- [EXERCISE DETAILS]:
Beginning with the opening line, restate the following material exactly, up through the line that contains "#317, estimate: 3d -> 1d".

BEGIN

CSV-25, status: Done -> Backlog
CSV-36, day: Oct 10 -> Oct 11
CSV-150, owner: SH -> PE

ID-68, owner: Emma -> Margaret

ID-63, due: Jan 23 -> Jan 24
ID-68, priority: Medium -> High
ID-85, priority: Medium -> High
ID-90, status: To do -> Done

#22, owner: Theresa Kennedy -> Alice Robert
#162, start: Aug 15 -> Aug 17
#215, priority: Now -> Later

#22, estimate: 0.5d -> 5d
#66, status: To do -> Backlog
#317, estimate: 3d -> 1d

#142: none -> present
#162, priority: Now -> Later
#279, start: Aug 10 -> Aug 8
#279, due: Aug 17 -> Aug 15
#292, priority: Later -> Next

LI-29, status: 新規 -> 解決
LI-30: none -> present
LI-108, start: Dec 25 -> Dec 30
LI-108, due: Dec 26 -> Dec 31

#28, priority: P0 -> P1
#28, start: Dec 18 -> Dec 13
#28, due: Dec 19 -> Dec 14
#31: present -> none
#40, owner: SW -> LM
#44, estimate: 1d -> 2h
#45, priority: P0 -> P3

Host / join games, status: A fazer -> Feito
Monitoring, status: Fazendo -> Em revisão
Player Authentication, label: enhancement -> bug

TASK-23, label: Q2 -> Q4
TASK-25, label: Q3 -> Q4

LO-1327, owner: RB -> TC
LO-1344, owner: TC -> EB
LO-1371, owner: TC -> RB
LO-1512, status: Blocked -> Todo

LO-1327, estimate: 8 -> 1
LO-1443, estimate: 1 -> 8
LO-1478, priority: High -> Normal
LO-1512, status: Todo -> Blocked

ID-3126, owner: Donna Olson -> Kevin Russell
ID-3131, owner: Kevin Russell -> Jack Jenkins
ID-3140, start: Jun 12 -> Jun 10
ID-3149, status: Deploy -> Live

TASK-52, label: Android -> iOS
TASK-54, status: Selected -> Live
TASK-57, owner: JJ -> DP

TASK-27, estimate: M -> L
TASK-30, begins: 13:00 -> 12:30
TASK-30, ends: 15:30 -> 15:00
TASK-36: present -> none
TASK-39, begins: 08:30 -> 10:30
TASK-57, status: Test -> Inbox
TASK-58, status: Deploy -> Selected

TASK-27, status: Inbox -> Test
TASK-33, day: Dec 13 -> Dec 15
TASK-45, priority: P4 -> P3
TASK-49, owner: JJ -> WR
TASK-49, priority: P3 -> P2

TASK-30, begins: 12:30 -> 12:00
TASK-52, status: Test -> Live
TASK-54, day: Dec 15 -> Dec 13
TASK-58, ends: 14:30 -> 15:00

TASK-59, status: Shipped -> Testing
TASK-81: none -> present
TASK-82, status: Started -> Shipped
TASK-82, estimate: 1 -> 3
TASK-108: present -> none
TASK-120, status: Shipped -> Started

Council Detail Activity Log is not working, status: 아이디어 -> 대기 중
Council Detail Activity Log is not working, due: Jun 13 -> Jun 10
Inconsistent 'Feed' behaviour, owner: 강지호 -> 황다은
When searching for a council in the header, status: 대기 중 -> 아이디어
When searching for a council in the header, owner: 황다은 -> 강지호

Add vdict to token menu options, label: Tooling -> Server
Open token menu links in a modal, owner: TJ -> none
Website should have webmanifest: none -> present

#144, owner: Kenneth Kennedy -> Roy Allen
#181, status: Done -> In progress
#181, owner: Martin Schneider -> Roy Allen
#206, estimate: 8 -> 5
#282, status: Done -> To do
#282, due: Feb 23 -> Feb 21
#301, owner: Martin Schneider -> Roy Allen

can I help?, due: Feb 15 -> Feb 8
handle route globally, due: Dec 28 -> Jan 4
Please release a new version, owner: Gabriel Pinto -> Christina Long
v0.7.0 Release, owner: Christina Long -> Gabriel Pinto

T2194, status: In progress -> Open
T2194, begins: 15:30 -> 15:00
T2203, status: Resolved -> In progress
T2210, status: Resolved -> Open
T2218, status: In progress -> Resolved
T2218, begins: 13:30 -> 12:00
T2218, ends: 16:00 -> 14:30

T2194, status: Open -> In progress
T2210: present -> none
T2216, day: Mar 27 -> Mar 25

END

- [ANSWER TO THIS PROBLEM]:
CSV-25, status: Done -> Backlog
CSV-36, day: Oct 10 -> Oct 11
CSV-150, owner: SH -> PE

ID-68, owner: Emma -> Margaret

ID-63, due: Jan 23 -> Jan 24
ID-68, priority: Medium -> High
ID-85, priority: Medium -> High
ID-90, status: To do -> Done

#22, owner: Theresa Kennedy -> Alice Robert
#162, start: Aug 15 -> Aug 17
#215, priority: Now -> Later

#22, estimate: 0.5d -> 5d
#66, status: To do -> Backlog
#317, estimate: 3d -> 1d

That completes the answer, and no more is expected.